Hi Ron,
Would you mind taking a look at my third photo after adjustments? A lot of changes were made. Thanks, Tony
I saw your revised photos last night but did not have the time to comment. I apologize.
Anyway, your processing has apparently brought to light one thing that I didn't originally see. In fact, I had to go back and look closely at the original image to find them. There was apparently dust on your sensor and as such, your additional processing has accentuated a couple of those dust spots... the most prominent of which is right above the rock formation about half way through the sky area of your photo.
Also, your sharpening has, unfortunately, raised the noise level in your photo (something you never want to do). It's also added a slight halo to rock formation. In short, you've over sharpened the photo a bit. If you compare your original photo and the last version side by side (something I do constantly during post) you'll see that the original image is much smoother and has much less noise. Personally, I prefer a slightly soft photo to one that's been over sharpened.
I don't know if it'll help but...
I use Adobe Photoshop Lightroom for 95% of the adjustments I make. If you have only one image editor, for my money it should be Lightroom (either the boxed version or as part of the Adobe Photography Subscription). I rarely bring a photo into Photoshop for additional work. However, I would not give either of those two up for anything.

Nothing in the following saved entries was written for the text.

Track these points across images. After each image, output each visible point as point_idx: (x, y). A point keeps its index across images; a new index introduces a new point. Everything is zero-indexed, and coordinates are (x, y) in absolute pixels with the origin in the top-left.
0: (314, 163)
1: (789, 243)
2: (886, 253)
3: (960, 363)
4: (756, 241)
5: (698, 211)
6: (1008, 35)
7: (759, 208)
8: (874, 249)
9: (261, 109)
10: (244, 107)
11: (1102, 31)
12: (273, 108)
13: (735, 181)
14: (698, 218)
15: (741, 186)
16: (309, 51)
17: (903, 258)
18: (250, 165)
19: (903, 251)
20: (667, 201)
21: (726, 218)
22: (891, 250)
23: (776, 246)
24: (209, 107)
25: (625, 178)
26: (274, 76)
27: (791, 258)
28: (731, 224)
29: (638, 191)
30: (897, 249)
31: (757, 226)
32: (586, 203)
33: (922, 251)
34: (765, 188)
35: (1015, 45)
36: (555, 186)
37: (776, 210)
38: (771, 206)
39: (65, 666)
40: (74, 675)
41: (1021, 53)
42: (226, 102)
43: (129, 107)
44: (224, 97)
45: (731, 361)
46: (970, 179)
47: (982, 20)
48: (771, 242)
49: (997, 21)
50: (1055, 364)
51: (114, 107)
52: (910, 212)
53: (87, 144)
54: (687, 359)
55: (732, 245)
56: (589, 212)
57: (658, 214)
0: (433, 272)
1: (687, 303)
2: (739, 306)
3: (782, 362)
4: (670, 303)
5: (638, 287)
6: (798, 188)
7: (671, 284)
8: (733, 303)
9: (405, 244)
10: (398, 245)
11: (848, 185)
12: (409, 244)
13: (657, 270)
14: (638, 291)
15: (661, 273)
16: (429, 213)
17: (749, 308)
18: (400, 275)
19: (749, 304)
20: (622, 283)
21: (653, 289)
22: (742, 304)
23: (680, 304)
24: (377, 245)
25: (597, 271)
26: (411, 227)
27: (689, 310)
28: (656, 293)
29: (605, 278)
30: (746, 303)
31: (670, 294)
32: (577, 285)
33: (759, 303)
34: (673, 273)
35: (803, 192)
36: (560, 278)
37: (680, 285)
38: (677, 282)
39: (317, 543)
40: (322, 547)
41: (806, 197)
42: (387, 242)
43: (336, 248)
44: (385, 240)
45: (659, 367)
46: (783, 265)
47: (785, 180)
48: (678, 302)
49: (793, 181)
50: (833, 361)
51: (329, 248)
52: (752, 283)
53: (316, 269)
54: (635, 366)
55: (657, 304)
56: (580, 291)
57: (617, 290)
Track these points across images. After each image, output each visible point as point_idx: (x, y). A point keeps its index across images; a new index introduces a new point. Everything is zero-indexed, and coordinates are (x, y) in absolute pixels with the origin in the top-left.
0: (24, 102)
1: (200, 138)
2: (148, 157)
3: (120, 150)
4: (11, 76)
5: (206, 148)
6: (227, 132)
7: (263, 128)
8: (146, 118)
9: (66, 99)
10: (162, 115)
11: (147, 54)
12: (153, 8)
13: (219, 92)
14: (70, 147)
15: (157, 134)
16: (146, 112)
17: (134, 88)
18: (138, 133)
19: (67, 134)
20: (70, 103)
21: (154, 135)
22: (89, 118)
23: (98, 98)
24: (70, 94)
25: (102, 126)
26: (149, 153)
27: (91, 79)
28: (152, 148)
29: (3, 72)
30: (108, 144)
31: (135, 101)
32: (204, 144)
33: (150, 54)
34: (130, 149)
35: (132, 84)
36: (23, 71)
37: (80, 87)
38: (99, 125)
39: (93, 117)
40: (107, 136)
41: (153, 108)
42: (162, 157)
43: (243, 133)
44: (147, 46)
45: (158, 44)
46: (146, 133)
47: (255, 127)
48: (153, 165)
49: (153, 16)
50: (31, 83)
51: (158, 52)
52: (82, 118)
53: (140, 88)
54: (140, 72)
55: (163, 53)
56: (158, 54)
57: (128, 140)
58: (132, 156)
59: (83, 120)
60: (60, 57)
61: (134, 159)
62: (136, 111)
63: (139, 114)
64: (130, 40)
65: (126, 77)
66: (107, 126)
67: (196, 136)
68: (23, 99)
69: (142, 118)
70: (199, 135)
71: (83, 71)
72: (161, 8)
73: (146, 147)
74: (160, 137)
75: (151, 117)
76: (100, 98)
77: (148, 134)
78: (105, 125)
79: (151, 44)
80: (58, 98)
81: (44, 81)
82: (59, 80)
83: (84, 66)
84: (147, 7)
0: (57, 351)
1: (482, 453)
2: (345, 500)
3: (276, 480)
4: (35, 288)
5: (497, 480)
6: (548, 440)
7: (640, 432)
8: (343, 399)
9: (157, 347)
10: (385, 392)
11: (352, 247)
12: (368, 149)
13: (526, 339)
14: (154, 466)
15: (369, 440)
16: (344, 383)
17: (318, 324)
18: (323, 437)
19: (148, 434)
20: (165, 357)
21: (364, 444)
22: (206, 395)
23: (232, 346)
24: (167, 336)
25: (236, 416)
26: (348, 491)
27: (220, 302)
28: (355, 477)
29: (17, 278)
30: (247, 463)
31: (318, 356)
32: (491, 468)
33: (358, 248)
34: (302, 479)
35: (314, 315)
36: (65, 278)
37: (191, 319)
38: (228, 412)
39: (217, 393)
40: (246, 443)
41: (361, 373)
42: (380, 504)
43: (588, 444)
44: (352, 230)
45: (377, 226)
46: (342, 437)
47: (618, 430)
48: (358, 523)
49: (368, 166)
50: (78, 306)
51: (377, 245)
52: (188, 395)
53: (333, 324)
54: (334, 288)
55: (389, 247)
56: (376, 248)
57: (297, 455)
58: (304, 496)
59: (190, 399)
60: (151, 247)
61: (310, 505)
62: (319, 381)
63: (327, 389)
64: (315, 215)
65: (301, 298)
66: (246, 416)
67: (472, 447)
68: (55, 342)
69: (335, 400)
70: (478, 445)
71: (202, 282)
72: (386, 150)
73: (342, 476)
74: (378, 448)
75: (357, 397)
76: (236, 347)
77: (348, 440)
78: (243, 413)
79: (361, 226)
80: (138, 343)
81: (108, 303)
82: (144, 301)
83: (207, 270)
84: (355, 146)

My own personal workflow goes like this. I bring an image into Lightroom's Develop module. Do any cropping that's necessary and eliminate any dust spots I find first. Then I go to the basic panel, check and adjust white balance, tone and apply any graduated filter effects I deem necessary. Next, I apply any post crop vignetting that may be necessary using that panel. I next, hit the check box to remove chromatic aberration (and sometimes zoom in tight on areas prone to this milady to make sure CA is actually being removed by the auto adjustment. if not, I manually remove it) . Lastly, I go to the Detail module where I apply noise reduction. I look for color noise first. Once that's eliminated, I adjust luminance noise. The last thing I do is sharpen. I try to be very conservative with both noise reduction and sharpening because overusing either of these can result in cartoonish looking photos. And, yes, I've been guilty of that.
You did bring up the shadow detail in the foreground so that looks better. Also, the shadow detail in the rock formation looks a bit better.
I know this sounds like a very negative review and I apologize in advance for that. I am not trying to be over critical. However, I think I owe you the honor of honesty. Post processing is not an easy thing to master. I'm seldom completely satisfied with the results I obtain but practice is the only way to learn.... for all of us.